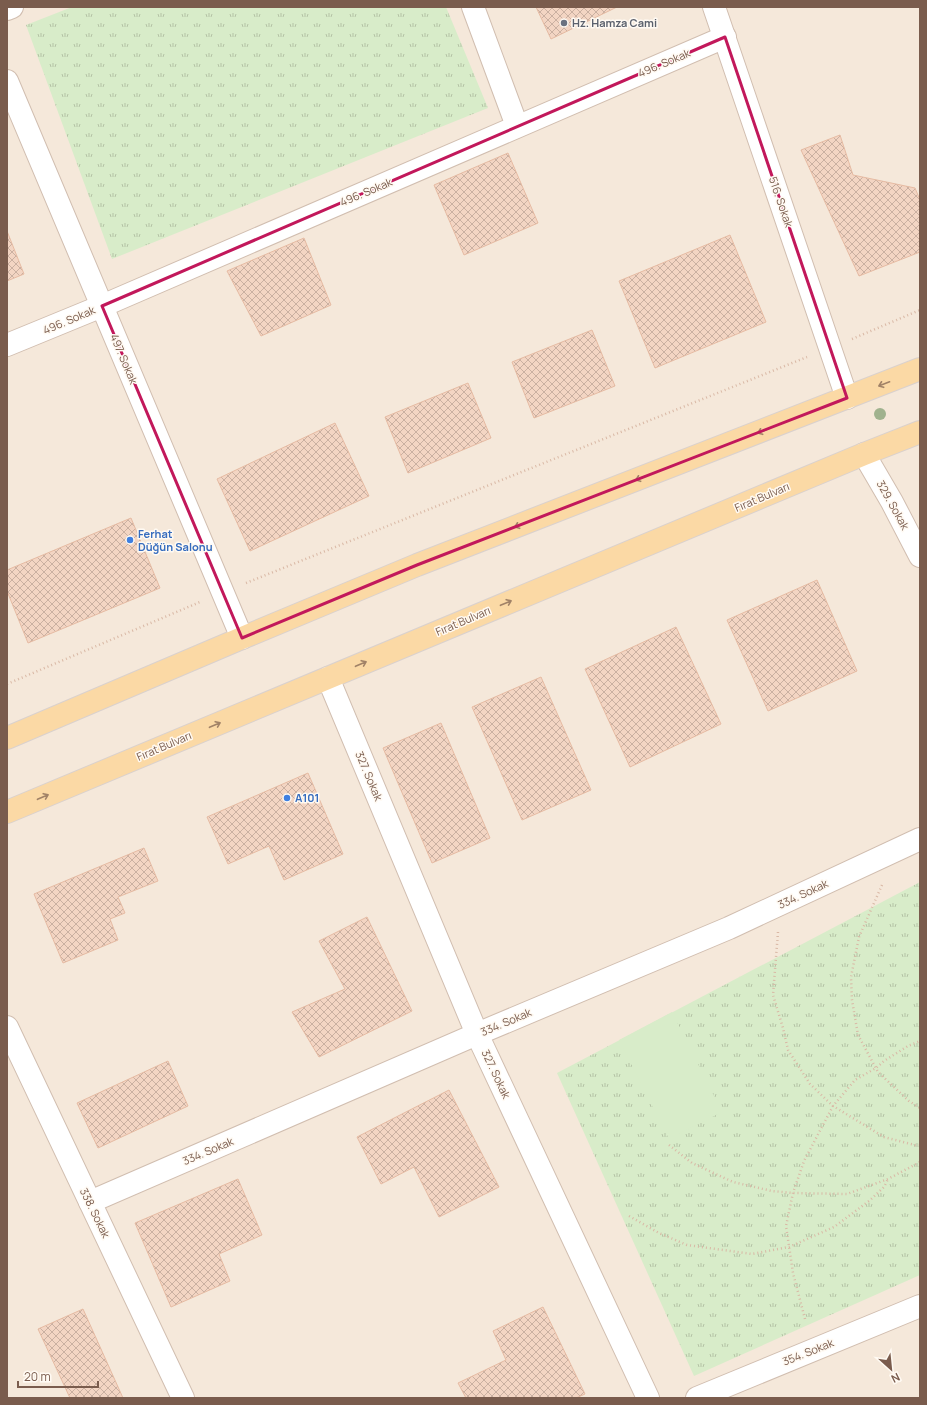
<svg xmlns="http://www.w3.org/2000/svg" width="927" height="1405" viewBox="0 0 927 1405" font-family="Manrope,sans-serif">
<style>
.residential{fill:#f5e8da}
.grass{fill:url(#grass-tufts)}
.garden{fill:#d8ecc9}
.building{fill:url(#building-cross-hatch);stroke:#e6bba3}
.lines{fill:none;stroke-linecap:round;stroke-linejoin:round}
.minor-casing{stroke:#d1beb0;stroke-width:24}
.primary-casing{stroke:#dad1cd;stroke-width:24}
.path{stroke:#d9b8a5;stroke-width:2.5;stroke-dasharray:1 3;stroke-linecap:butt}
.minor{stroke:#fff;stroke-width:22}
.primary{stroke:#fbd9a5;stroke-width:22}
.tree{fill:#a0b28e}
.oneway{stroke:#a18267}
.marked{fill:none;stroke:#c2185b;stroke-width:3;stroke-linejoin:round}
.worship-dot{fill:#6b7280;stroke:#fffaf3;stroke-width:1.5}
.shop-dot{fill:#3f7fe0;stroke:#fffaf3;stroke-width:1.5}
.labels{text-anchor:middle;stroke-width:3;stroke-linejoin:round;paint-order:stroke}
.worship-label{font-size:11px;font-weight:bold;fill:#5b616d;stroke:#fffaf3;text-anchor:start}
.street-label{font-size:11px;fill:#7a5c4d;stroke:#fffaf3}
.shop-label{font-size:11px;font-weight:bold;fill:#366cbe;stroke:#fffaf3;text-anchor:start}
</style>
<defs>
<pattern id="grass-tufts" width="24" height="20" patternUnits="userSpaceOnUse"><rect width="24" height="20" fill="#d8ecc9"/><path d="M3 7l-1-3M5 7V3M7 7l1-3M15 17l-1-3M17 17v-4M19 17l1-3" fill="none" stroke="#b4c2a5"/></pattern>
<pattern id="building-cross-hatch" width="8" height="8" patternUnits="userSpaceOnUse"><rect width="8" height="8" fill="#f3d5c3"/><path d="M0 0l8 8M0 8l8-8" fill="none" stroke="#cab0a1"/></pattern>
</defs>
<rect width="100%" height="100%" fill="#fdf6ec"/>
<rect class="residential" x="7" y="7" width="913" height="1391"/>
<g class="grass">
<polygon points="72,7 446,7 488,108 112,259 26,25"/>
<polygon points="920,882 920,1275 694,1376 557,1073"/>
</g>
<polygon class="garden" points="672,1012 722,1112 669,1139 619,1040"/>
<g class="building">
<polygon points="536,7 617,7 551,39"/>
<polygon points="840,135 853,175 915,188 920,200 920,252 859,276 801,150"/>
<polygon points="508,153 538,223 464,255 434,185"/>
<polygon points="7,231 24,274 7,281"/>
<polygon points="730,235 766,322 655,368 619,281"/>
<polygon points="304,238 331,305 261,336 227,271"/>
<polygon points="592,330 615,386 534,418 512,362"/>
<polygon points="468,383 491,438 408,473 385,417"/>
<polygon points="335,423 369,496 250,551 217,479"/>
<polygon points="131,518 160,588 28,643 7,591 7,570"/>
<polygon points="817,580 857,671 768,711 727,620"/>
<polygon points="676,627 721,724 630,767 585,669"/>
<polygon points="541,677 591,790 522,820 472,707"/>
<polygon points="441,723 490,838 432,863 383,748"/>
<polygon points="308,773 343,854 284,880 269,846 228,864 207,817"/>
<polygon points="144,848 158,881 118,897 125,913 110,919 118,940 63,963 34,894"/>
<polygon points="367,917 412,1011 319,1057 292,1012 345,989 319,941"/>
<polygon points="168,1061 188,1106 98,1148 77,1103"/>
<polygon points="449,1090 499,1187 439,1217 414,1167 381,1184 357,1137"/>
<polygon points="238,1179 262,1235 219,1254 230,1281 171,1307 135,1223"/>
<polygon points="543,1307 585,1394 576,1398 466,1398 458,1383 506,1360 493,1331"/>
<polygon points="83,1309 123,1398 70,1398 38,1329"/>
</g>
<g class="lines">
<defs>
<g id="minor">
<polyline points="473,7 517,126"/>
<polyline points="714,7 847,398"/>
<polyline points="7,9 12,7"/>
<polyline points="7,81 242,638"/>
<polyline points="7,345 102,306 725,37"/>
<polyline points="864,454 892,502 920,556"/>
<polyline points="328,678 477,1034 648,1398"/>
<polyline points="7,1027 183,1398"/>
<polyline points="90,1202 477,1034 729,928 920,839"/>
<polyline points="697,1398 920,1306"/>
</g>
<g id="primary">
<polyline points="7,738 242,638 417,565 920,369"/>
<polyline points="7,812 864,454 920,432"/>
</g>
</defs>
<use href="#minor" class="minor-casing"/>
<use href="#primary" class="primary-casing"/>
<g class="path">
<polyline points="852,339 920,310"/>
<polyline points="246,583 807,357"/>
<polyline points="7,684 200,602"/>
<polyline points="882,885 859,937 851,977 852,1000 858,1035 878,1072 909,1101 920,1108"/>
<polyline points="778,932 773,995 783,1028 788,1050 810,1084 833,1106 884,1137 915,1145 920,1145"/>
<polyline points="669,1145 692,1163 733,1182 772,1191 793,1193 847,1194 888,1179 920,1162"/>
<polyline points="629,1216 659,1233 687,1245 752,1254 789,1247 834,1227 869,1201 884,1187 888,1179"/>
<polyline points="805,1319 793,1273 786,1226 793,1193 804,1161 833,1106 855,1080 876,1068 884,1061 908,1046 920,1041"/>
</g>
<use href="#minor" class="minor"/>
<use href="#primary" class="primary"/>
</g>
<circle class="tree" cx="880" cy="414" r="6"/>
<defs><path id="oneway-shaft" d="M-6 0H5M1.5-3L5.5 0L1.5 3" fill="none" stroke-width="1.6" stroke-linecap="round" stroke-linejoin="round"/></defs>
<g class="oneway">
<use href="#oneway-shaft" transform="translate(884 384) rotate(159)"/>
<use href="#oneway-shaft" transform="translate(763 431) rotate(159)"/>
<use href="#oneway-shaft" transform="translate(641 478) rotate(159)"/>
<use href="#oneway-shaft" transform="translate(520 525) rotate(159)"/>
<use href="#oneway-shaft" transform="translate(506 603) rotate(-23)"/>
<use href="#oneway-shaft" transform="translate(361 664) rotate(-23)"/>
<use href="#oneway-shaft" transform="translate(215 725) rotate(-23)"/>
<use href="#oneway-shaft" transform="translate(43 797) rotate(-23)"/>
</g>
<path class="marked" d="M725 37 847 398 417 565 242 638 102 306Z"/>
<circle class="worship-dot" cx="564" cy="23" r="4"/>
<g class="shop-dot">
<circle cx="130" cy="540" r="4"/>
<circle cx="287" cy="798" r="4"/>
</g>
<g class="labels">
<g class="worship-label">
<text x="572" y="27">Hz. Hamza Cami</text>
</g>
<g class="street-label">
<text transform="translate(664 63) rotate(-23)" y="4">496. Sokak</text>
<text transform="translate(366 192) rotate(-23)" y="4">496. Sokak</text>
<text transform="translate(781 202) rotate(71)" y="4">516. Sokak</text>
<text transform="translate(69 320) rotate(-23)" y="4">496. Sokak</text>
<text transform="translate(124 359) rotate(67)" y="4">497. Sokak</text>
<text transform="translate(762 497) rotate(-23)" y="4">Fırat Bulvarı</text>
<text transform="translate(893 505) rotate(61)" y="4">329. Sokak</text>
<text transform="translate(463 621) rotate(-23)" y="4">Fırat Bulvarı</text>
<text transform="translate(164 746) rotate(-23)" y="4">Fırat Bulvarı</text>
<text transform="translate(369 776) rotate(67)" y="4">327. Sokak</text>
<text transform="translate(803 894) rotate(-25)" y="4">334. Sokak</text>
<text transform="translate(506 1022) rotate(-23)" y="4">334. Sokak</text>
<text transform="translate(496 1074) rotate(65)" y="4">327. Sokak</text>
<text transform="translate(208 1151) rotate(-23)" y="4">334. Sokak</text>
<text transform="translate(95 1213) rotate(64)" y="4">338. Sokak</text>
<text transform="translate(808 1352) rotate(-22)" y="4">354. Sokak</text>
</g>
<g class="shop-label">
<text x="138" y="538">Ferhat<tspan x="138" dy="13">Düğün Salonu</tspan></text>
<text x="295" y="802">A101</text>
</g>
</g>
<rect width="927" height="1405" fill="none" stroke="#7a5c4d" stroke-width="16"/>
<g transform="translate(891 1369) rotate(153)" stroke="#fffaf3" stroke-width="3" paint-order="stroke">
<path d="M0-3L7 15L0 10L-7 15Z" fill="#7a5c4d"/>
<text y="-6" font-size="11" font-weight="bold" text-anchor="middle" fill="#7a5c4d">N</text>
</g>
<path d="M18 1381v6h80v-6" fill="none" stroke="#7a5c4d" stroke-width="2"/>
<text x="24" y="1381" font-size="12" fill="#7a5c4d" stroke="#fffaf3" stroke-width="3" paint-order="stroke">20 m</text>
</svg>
_ _ _ _ _
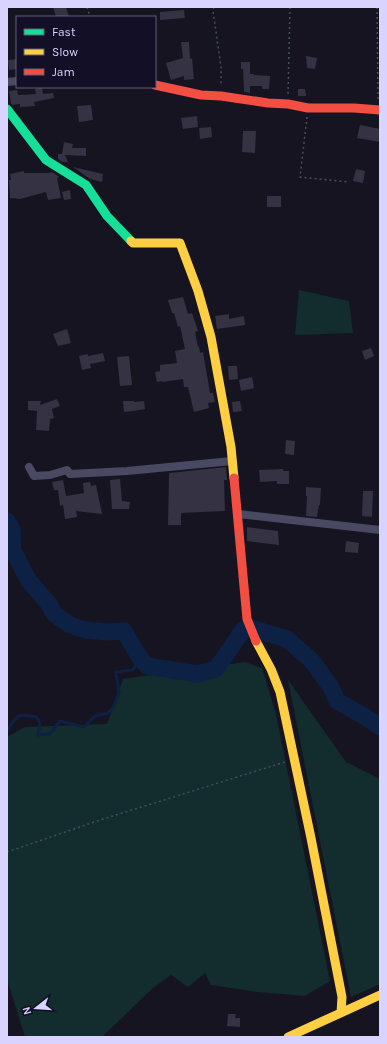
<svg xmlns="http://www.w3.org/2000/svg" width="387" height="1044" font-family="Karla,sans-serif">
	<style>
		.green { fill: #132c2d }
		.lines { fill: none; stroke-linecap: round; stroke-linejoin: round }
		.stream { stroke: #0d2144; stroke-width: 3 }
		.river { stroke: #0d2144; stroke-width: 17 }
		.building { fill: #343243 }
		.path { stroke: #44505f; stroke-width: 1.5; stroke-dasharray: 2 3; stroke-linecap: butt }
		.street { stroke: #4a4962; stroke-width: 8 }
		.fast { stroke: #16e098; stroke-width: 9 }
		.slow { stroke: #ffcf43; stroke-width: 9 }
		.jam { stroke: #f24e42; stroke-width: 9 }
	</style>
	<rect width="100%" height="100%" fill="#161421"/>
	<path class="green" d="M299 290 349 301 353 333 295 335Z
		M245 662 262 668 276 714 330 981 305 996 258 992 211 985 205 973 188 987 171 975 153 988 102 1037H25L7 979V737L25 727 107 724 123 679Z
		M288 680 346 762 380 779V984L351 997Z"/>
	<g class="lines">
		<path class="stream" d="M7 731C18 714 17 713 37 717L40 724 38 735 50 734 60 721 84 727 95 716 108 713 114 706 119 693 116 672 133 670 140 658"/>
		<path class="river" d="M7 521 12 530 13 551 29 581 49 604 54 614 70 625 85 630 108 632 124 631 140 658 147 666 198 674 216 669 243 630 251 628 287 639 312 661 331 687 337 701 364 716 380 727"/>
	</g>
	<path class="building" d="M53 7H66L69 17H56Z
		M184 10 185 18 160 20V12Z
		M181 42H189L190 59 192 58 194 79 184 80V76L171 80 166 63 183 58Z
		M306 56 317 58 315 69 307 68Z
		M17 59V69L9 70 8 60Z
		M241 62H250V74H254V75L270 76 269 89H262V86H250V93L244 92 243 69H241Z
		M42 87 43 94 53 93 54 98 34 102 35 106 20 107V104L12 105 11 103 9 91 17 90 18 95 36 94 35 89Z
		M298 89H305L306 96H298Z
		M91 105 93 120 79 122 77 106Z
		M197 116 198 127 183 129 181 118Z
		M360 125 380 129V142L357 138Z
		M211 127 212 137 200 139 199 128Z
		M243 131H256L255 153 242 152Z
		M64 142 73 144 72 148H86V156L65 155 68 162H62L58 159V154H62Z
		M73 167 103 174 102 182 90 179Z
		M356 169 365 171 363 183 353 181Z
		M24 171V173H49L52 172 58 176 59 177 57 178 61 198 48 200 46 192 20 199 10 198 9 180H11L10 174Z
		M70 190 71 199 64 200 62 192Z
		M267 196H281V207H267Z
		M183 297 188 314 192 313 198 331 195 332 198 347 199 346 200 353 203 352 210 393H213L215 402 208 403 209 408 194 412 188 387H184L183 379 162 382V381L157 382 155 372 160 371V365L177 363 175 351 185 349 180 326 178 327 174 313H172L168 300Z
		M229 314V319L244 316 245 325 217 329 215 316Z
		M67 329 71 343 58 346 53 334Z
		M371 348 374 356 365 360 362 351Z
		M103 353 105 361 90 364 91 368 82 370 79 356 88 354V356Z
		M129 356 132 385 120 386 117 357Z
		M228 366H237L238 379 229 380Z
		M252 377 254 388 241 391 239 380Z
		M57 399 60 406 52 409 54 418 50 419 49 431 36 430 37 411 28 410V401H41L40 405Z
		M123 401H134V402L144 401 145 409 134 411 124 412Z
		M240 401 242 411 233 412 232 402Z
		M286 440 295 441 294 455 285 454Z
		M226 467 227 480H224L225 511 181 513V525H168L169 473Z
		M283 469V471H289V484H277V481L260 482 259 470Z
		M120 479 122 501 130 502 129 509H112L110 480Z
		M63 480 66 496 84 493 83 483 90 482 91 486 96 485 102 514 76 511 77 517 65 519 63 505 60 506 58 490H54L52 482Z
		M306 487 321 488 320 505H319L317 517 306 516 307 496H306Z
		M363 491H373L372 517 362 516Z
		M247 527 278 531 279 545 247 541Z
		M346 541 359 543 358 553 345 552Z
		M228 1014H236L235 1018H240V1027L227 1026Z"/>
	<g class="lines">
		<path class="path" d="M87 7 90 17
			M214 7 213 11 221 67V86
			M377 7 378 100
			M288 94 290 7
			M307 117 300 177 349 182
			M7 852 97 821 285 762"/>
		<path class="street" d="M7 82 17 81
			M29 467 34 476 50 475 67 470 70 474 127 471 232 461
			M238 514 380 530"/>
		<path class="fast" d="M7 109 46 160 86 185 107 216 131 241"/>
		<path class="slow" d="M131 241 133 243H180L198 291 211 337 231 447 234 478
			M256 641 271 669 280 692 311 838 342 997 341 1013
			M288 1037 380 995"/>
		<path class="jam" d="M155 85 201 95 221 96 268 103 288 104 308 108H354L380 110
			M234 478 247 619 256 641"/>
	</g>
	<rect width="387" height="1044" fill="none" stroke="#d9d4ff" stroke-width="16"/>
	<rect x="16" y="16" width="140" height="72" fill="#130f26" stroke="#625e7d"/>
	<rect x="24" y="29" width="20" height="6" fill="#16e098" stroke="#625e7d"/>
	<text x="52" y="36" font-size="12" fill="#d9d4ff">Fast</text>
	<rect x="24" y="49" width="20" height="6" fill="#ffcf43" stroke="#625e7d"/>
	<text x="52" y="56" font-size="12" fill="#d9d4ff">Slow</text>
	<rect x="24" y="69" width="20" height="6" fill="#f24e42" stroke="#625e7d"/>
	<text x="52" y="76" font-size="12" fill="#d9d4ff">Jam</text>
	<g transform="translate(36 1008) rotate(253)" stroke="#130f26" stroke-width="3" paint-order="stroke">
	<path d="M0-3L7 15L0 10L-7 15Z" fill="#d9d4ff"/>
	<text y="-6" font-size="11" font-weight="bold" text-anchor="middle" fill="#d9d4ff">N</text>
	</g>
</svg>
_ _ _ _ _
- Exercise goal: Among the entries above, the lines between the ones containing "none; stroke-linecap: round;" and "M245 662 262", inclusive, are to be transcribed exactly. No other line is to be given.

- Solution below:
		.lines { fill: none; stroke-linecap: round; stroke-linejoin: round }
		.stream { stroke: #0d2144; stroke-width: 3 }
		.river { stroke: #0d2144; stroke-width: 17 }
		.building { fill: #343243 }
		.path { stroke: #44505f; stroke-width: 1.5; stroke-dasharray: 2 3; stroke-linecap: butt }
		.street { stroke: #4a4962; stroke-width: 8 }
		.fast { stroke: #16e098; stroke-width: 9 }
		.slow { stroke: #ffcf43; stroke-width: 9 }
		.jam { stroke: #f24e42; stroke-width: 9 }
	</style>
	<rect width="100%" height="100%" fill="#161421"/>
	<path class="green" d="M299 290 349 301 353 333 295 335Z
		M245 662 262 668 276 714 330 981 305 996 258 992 211 985 205 973 188 987 171 975 153 988 102 1037H25L7 979V737L25 727 107 724 123 679Z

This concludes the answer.